Mortes em prisão sob responsabilidade norte-americana

Mortes e violações dos direitos humanos são comprovados por testemunhos no relatório

Em dezembro de 2002, dois afegãos morreram na prisão, na base de Bagram. Os médicos militares que efetuaram a autópsia concluíram por homicídio.

Um dos prisioneiros, Dilawar, de 22 anos de idade e que vinha da cidade de Khost, no sudeste do Afeganistão, morreu no dia 10 de dezembro em conseqüência de “golpes contundentes nas extremidades inferiores que acarretaram complicações de uma doença da artéria coronária”. O atestado de óbito, que o New York Times obteve, foi feito por um médico militar. O outro prisioneiro, Mullah Habibullah, de cerca de 30 anos de idade e originário da província de Oruzgan, morreu no dia 3 de dezembro de 2002. Diante dos jornalistas, um porta-voz militar da base de Bagram confirmou que o legista militar havia concluído pelo homicídio, causado por “uma embolia pulmonar [coágulos de sangue nos pulmões] provocada por golpes contundentes dados nas pernas”. Contatados pela Human Rights Watch em novembro e dezembro de 2003, os dois médicos recusaram-se a depor.

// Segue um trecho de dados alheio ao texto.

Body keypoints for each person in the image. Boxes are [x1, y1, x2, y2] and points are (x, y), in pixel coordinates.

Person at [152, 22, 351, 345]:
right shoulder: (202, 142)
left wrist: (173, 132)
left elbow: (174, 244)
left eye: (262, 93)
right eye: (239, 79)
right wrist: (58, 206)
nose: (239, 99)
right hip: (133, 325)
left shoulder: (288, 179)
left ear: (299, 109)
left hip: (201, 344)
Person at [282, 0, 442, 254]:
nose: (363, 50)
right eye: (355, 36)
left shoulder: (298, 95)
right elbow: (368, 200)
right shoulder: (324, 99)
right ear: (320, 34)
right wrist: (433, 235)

As condições legais do tratamento dado aos prisioneiros

A proibição de maus tratos e da tortura dos prisioneiros é um dos pilares do direito internacional humanitário da Carta dos Direitos Humanos. [...]

O direito internacional autoriza a punição dos prisioneiros que desobedecerem às regras normais de detenção, mas as punições devem ser definidas por lei ou determinadas por uma autoridade administrativa competente. Elas nunca devem consistir em torturas ou maus tratos. […] Ser acorrentado por muito tempo é uma violação do direito internacional e pode ser considerado uma forma de tortura. O relator especial sobre a tortura cita em numerosas passagens, e em contextos diferentes, o uso prolongado de correntes como exemplo de tortura. O secretário-geral da ONU também apontou as correntes como um instrumento de tortura.

A privação de sono e a exposição ao frio vão, igualmente, de encontro ao direito internacional e podem ser consideradas tortura. O Departamento de Estado norte-americano, em seu “Relatório sobre o respeito dos direitos humanos em cada país” cita, várias vezes, a privação do sono e o frio como exemplos de tortura.